* [WORK ORDER]: Convert the passage of the material below that begins with the line containing "Πατρών Κλάους 36, Πάτρα, Ελλάδα" and ends with the line containing "Όλες οι φωτογραφίες", both lines included, into a numbered list, omitting any blank lines.

* [DATASET RECORDS]:
+++++
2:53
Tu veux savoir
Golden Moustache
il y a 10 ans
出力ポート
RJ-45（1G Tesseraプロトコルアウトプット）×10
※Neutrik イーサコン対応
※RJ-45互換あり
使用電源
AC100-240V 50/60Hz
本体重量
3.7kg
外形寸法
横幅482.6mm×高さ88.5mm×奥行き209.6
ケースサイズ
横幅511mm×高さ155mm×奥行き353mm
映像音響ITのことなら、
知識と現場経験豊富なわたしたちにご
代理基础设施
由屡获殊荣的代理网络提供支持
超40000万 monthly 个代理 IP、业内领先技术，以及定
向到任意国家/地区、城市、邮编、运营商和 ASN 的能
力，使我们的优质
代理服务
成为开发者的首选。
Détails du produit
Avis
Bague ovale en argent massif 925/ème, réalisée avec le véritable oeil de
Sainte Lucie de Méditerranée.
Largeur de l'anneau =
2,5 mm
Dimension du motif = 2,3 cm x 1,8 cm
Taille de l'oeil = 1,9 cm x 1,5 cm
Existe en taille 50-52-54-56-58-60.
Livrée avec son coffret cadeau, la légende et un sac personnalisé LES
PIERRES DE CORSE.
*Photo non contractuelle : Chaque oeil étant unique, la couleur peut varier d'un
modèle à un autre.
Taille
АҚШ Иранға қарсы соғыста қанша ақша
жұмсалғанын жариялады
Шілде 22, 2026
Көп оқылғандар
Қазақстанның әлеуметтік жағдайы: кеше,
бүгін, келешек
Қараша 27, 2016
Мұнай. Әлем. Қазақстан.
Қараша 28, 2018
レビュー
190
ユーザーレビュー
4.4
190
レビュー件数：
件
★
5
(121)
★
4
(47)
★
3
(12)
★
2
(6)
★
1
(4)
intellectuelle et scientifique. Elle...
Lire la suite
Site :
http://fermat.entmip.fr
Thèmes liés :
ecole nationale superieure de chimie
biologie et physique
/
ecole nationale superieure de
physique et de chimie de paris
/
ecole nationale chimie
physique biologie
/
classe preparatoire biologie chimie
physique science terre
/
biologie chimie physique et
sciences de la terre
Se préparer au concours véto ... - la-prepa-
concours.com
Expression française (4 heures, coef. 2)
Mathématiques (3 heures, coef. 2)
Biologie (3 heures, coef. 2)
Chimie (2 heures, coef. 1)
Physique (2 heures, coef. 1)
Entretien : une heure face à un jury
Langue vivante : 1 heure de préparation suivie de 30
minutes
+++++
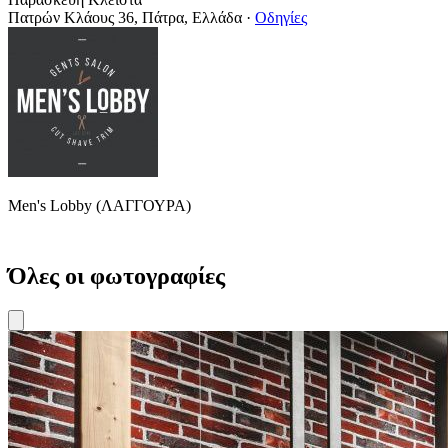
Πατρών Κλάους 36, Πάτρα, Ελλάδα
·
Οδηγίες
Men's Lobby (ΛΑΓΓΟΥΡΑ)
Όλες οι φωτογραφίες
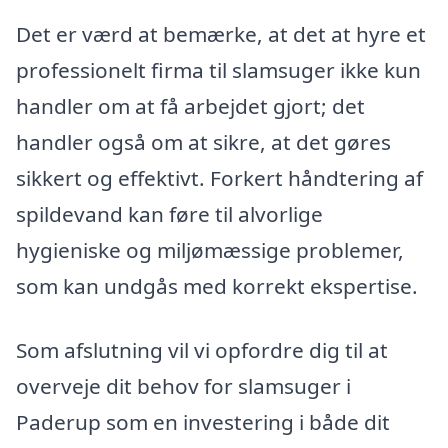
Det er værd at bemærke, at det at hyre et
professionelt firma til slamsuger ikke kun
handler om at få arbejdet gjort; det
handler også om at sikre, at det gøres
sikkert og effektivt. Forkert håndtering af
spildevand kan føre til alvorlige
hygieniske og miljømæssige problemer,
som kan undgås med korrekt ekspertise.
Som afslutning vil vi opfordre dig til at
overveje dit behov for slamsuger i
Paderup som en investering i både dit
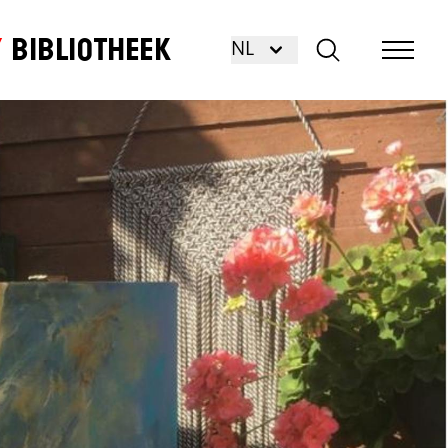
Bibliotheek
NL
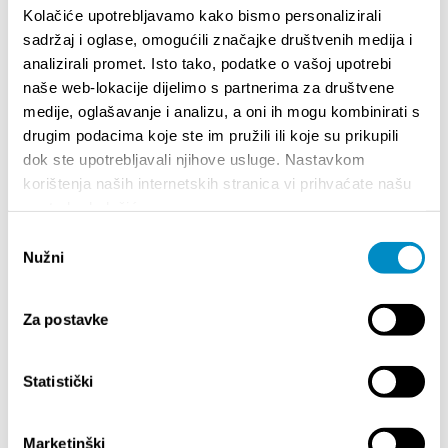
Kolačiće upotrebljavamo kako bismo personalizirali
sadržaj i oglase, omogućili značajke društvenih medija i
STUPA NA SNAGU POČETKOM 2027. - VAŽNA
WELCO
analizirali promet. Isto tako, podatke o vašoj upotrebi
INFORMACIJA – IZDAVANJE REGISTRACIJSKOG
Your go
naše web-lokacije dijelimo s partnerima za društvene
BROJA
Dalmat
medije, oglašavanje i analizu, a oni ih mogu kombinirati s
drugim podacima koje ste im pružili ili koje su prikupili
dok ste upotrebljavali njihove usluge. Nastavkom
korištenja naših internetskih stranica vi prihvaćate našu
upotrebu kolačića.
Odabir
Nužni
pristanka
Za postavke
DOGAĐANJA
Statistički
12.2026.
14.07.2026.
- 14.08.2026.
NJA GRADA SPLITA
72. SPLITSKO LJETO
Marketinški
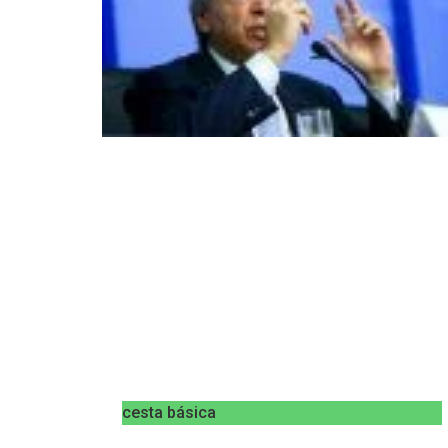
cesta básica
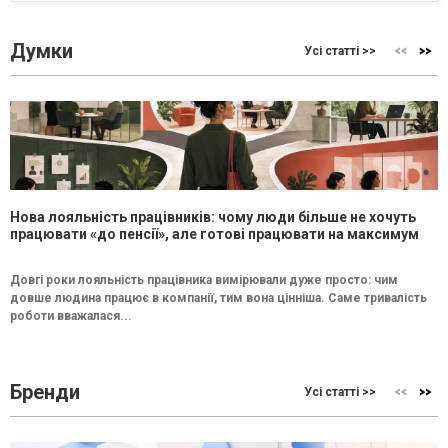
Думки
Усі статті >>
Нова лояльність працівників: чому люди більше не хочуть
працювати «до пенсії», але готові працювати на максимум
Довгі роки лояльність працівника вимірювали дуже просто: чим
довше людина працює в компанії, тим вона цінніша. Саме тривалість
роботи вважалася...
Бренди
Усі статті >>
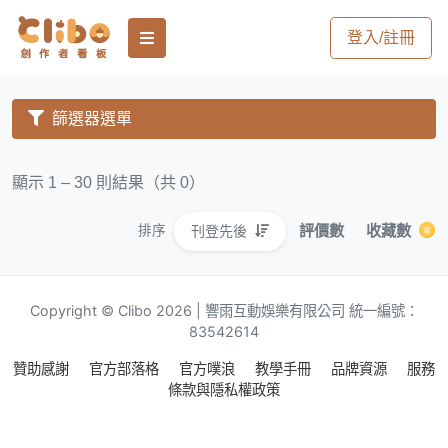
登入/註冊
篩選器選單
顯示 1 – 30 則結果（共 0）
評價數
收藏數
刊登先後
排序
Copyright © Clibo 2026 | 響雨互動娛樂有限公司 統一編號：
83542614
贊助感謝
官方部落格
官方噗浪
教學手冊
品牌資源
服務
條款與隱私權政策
+++++
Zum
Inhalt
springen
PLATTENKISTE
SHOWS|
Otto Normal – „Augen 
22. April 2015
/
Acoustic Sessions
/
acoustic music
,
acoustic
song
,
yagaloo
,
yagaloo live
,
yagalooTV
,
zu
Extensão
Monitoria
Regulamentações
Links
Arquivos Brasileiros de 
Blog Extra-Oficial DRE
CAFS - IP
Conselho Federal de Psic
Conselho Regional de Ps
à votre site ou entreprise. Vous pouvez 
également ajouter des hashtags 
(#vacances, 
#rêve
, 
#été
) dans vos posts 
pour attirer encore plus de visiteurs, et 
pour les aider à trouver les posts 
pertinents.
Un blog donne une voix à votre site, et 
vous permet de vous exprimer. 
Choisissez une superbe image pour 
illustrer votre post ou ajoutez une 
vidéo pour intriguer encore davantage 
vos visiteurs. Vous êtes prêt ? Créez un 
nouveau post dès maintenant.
+++++
* [SOLUTION FOR THIS EXERCISE]:
1. Πατρών Κλάους 36, Πάτρα, Ελλάδα
2. ·
3. Οδηγίες
4. Men's Lobby (ΛΑΓΓΟΥΡΑ)
5. Όλες οι φωτογραφίες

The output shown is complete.